Los fiscales del Perú contra la corrupción y los Cuellos Blancos del Puerto.

Los fiscales del Perú contra la corrupción y los Cuellos Blancos del Puerto.

Un vigoroso movimiento de rescate de la Fiscalía recorre sus filas; 30 de los 34 presidentes de las Juntas de Fiscales Superiores y decenas de fiscales de todo el país han pedido públicamente al fiscal de la Nación, Gonzalo Chávarry, apartarse del cargo como la primera e indispensable medida para superar su crisis institucional.

Los distritos judiciales se reúnen en asambleas y juntas ampliadas y aprueban pronunciamientos en que al mismo tiempo que se defiende la autonomía institucional se envía un firme mensaje contra la corrupción interna, específicamente contra la red criminal Los Cuellos Blancos del Puerto.

La Fiscalía está unida, solo que en un sentido distinto al que desea la mayoría de la cúpula del Ministerio Público, que pretende disfrazar de autonomía la impunidad respecto a los delitos por los cuales son investigados. Chávarry quería unidad, y ahora la tiene, una unidad que le exige un paso al costado.

De los pronunciamientos principistas difundidos los últimos días solo se han marginado o defienden a Chávarry cuatro juntas de fiscales, Piura, Ventanilla, Ucayali y Tacna. En los tres primeros casos, este proceder es explicable: Piura tiene sus propios “cuellos blancos”, Ventanilla fue penetrada por la red judicial corrupta que operaba en el Callao, en tanto que Ucayali es conocida como una jurisdicción profundamente infestada por la corrupción, a tal punto que algunos de los que aparecen en los CNM audios laboraron en ese territorio.

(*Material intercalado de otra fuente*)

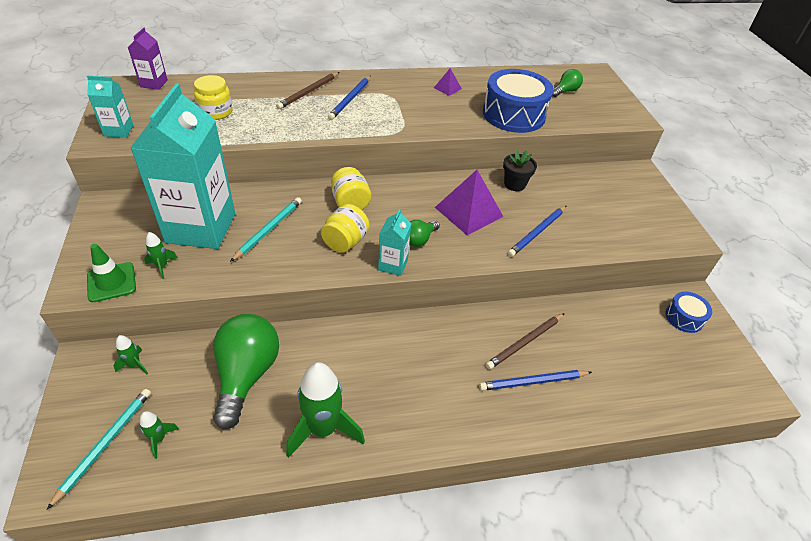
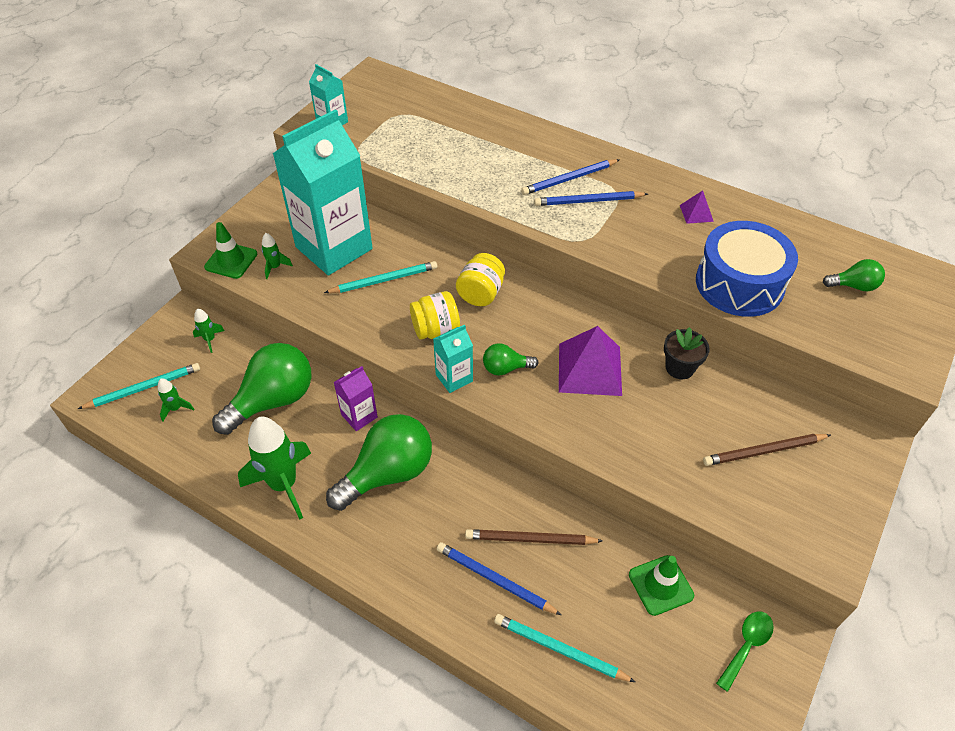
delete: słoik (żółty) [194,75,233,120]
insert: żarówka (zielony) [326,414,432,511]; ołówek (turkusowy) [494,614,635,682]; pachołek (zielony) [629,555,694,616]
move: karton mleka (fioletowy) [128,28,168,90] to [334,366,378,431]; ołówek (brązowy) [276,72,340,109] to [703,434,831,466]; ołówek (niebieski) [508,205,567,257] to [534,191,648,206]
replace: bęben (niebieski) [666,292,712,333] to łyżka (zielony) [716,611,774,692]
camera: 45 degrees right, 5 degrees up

Los fiscales del país están defendiendo su trabajo. Al fin de cuentas, sobre sus hombros descansa la lucha contra la corrupción de los hombres públicos los últimos años, y son ellos los que documentaron los cargos contra los expresidentes Alejandro Toledo, Alan García, Ollanta Humala y Pedro Pablo Kuczynski, y contra otros encumbrados políticos u hombres públicos como Keiko Fujimori, Nadine Heredia, Susana Villarán, Joaquín Ramírez, César Acuña, Edwin Oviedo o Daniel Urresti.

Debe recordarse que el caso de Los Cuellos Blancos de la Corrupción tiene a los fiscales como protagonistas, y que desde dentro de la institución se ha pretendido menoscabar su desempeño. Debe ser frustrante para los magistrados que se enfrentan cotidianamente al crimen constatar que la cúpula del Ministerio Público cuestione formidables procedimientos y herramientas que sirven a la lucha contra el delito, como la interceptación telefónica legal, la colaboración eficaz, los testigos protegidos, la solicitud de prisión preventiva, entre otros.

Desde cuando Chávarry intentó cobijarse en la Fiscalía para no responder de sus actos, e intentase que sus colegas suscriban una “carta de sujeción”, las cosas han evolucionado en un sentido insospechado por la corrupción. La mayoría ilegítima de la Junta de Fiscales Supremos tiene el respaldo de Fuerza Popular y el Apra, y sus aliados mediáticos, pero ha perdido largamente la batalla interna. En pocas semanas los fiscales a pie, que son los que dan la cara al crimen en nombre de la sociedad, han reaccionado resueltamente defendiendo a su institución y su proyecto de vida.